The multitude of bacterial genome sequences being determined has generated new requirements regarding the development of databases and graphical interfaces: these are needed to organize and retrieve biological information from the comparison of large sets of genomes. GenoList ( http://genolist.pasteur.fr/GenoList ) is an integrated environment dedicated to querying and analyzing genome data from bacterial species. GenoList inherits from the SubtiList database and web server, the reference data resource for the Bacillus subtilis genome. The data model was extended to hold information about relationships between genomes (e.g. protein families). The web user interface was designed to primarily take into account biologists’ needs and modes of operation. Along with standard query and browsing capabilities, comparative genomics facilities are available, including subtractive proteome analysis. One key feature is the integration of the many tools accessible in the environment. As an example, it is straightforward to identify the genes that are specific to a group of bacteria, export them as a tab-separated list, get their protein sequences and run a multiple alignment on a subset of these sequences.
Since the publication of the first bacterial genome sequence ( 1 ), strategies and technologies for whole genome sequencing have continuously improved. As a consequence, there are >520 publicly available bacterial genomes at the time of writing ( http://www.genomesonline.org/ ). This wealth of information has generated new requirements for efficient and specialized data-mining tools ( 2 , 3 ). Indeed comparative genomics entails the development of novel methods, databases and graphical interfaces to organize, browse and retrieve biological information from the analysis of numerous genome sequences ( 4 ). International sequence databanks have faced new challenges to manage this profusion of data, and partially met them by creating novel resources ( 5–7 ). In addition, a number of specialized databases dedicated to the analysis of microbial genomes have been established ( 8–12 ).
Upon publication of the complete genome sequence of the Gram-positive bacterium Bacillus subtilis ( 13 ), an original database model was defined along with an innovative web interface, allowing biologists to efficiently browse and query the related information ( 14 , 15 ). The SubtiList database was derived from previous developments dedicated to Escherichia coli DNA sequence contigs, going back to the pregenomic era ( 16 ). Later on, the genome sequences of two strains of the same species were made available—those of Helicobacter pylori ( 17 , 18 )—and the SubtiList model was extended to hold the two sequences and annotation sets simultaneously ( 19 ). Numerous individual databases based on the same model were set up since then [ http://genolist.pasteur.fr and ( 20 )].
Building upon these successive accomplishments, the GenoList multigenome environment was created: it consists of a relational database and a dynamic web application, aimed to take advantage of the multitude of published bacterial genomes to perform data analysis in a comparative genomics context. The development of GenoList was motivated by four key targets: (i) to organize microbial genome information in a specialized relational data schema, making it possible to implement complex relationships and subsequent queries; (ii) to supplement public genome data with original information, such as expertly curated annotations and comparative genomics data; (iii) to provide biologists with specific query and exploratory facilities conceived in an end-user-oriented fashion and (iv) to integrate the data content and the many search and analysis tools to seamlessly link up series of queries/responses ( Figure 1 ). GenoList thus provides the user with an integrated environment that generates an added value compared to the initial data, both through the inclusion of original supplementary information and by enabling innovative functionalities for data study and extraction. GenoList is accessible at the URL http://genolist.pasteur.fr/GenoList .

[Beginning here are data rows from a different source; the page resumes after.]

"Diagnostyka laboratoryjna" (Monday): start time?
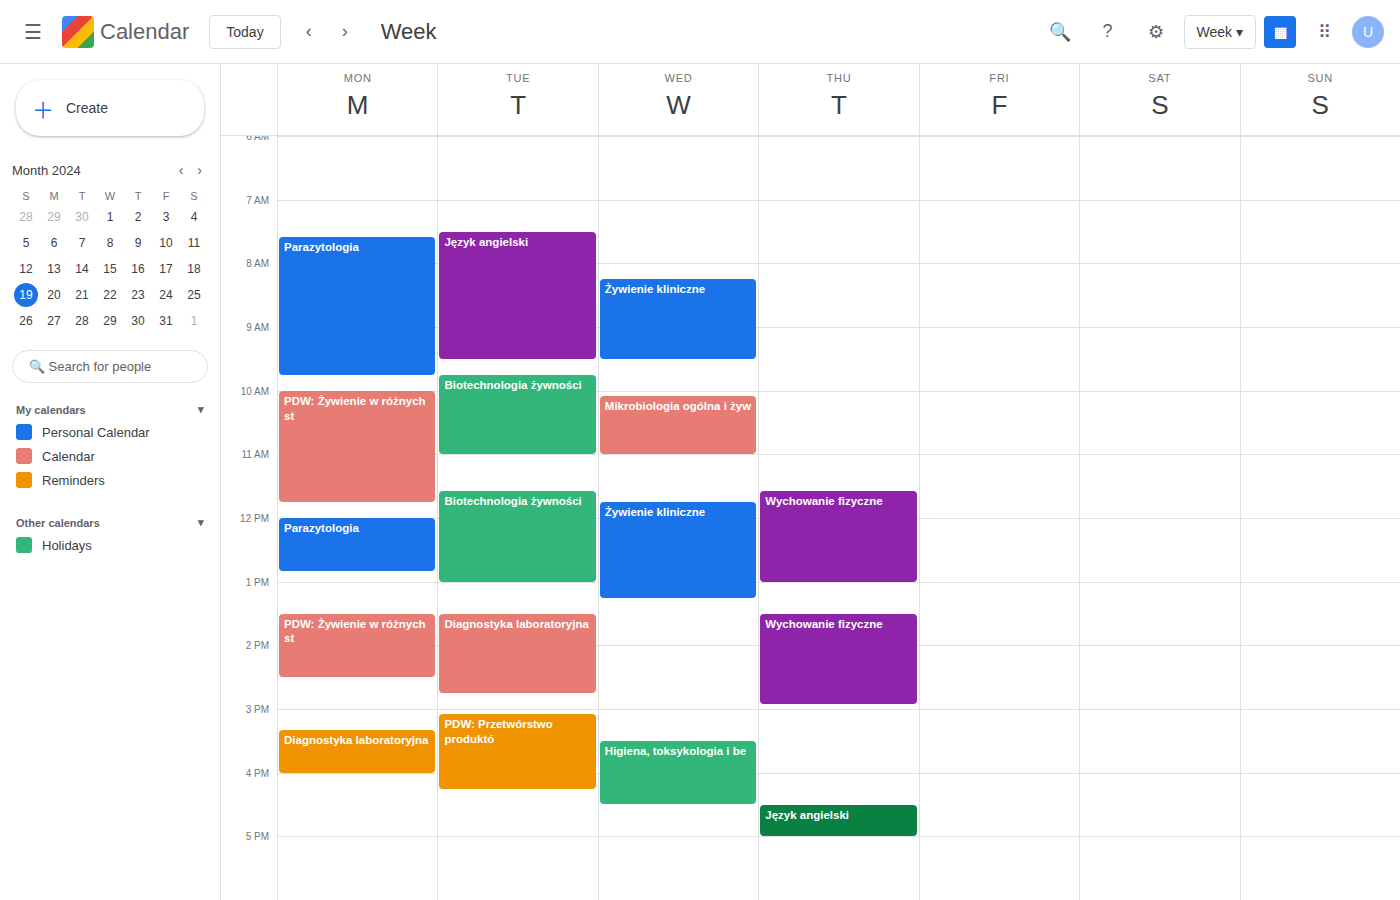
3:20 PMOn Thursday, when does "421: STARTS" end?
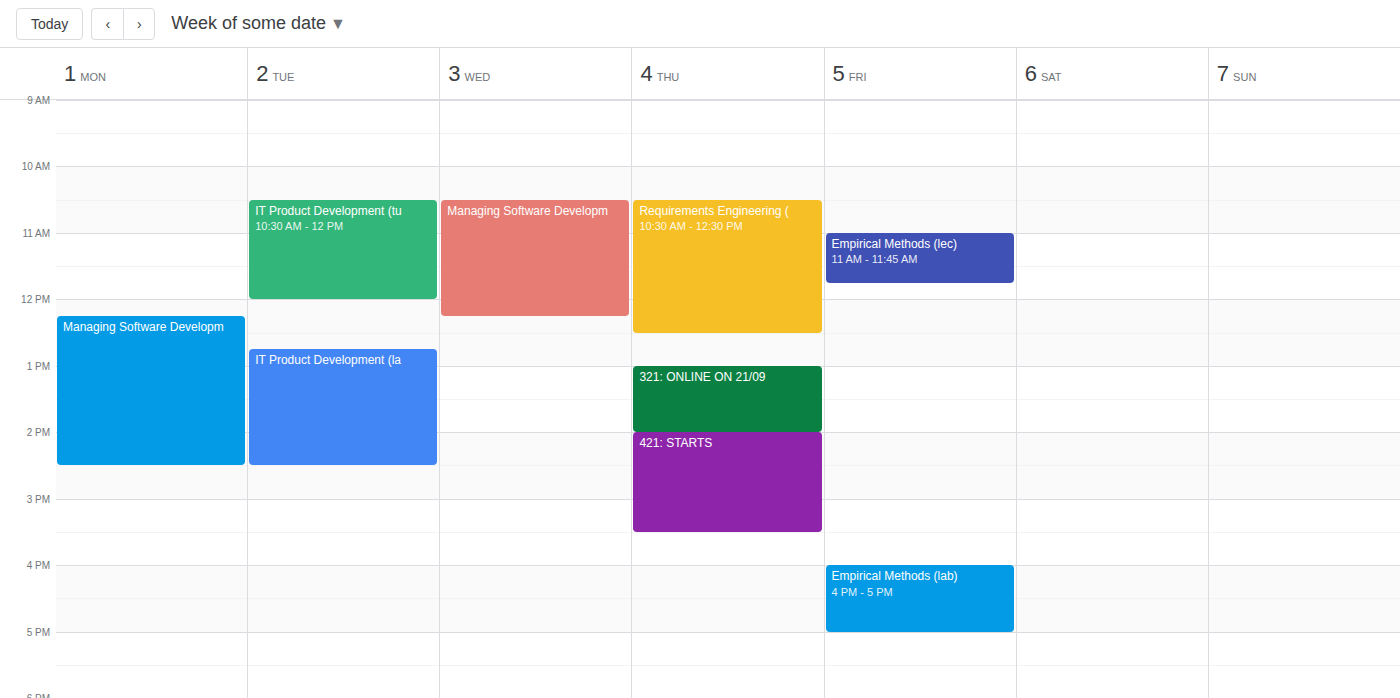
15:30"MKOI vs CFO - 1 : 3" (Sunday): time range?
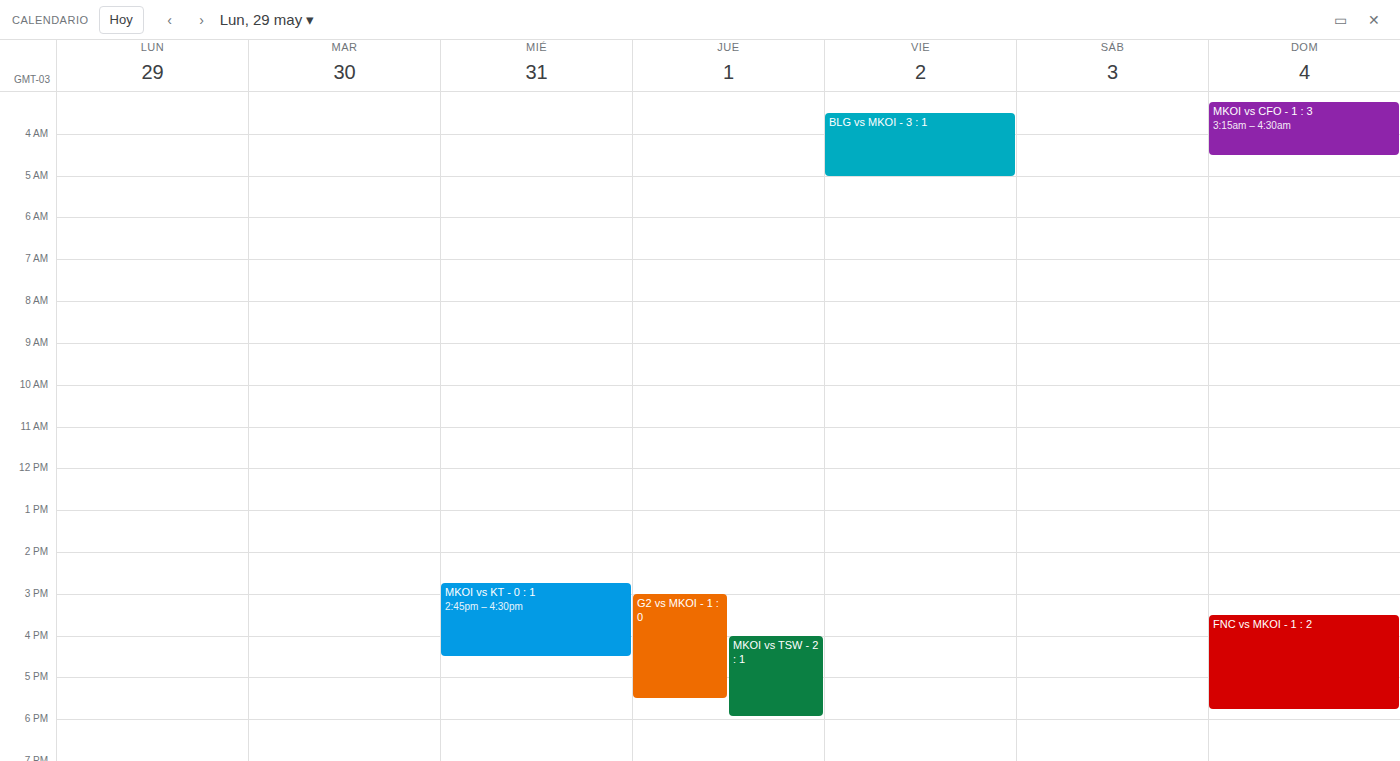
3:15 AM to 4:30 AMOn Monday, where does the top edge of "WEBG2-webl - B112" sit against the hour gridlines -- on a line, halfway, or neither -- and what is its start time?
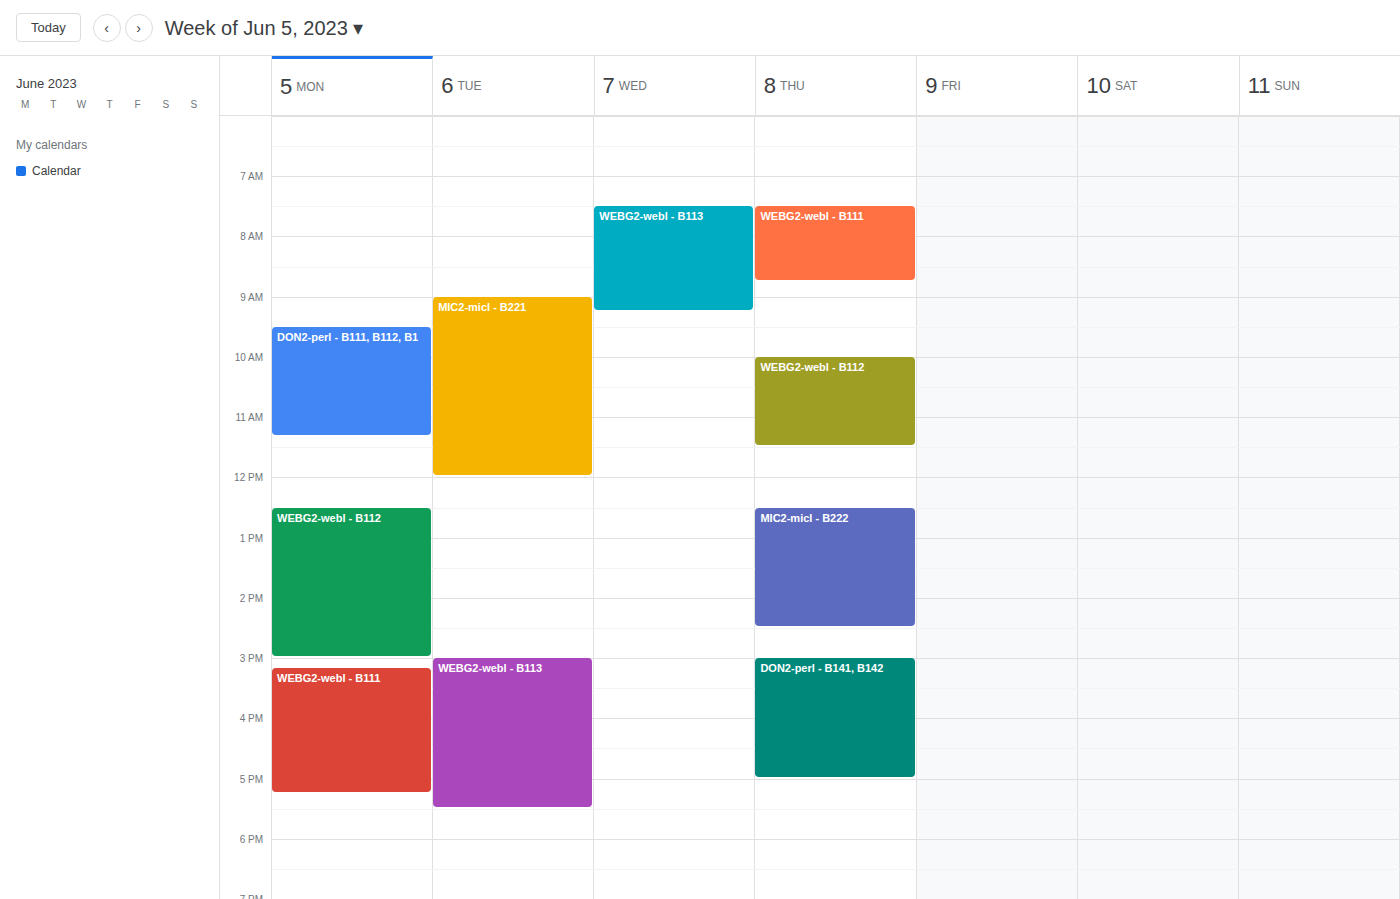
12:30 PM -- halfway between the 12 PM and 1 PM lines.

Data Content and Organization
Internal data structure
The relational data model that underlies the GenoList database comprises >80 tables, implemented in SQL using the Sybase ASE (Sybase Inc.) database management system. It was designed with three main ideas in mind: being generic enough to enable the modeling of any kind of features found in microbial genomes; allowing the most frequent queries performed by biologists to run flawlessly; establishing relationships between genomes through comparative genomics data. As an example, replicon sequences and associated genomic objects were artificially split into short fragments of predefined length, to avoid performance issues during query and update operations of very large genomic sequences (this obviously remains transparent to the end user). Similarly, a clear separation was created between ‘physical’ (genome coordinates) and functional genomic objects, thus ensuring a high level of standardization in the treatment of these items. The gene and protein concepts were given a structured definition including several levels of representation (coding sequences, RNA genes, protein products, complexes, etc.). Reliable identifiers were defined for the main objects of the database, both external ones—public accession numbers, gene names—and internal ones—specific nomenclature used in GenoList for internal consistency purposes. The data model makes it possible to create relationships between genomic objects, both inter- and intra-organisms. Especially, protein families can be represented in two different ways: either transitive associations (i.e. partitions obtained by a classification method) or non-symmetrical relationships used for the connection of one specific gene with a set of other genes (e.g. BLAST reports, ‘best hits’—see below).
Genome data sources
The current data release of GenoList (R2.0) contains information from 103 bacterial genomes. They were selected among publicly available genome sequences in accordance with interests shown by the first users of GenoList. As a result, they represented a coherent subset of taxa, which was favorable for load testing of the application, and will be extended in upcoming releases. Genome sequences and annotations were retrieved and parsed from original GenBank entries ( 21 ) and integrated into the database using an ‘Extract-Transform-Load’ (ETL) pipeline. This pipeline implemented in Perl (BioPerl parser framework) was driven by shell scripts that managed the automatic download of source databanks from external ftp servers, the parsing of the flat files, and the preparation of load files for database feeding. Genomes were organized in the database according to the taxonomic classification of the NCBI ( http://www.ncbi.nlm.nih.gov/Taxonomy/taxonomyhome.html ).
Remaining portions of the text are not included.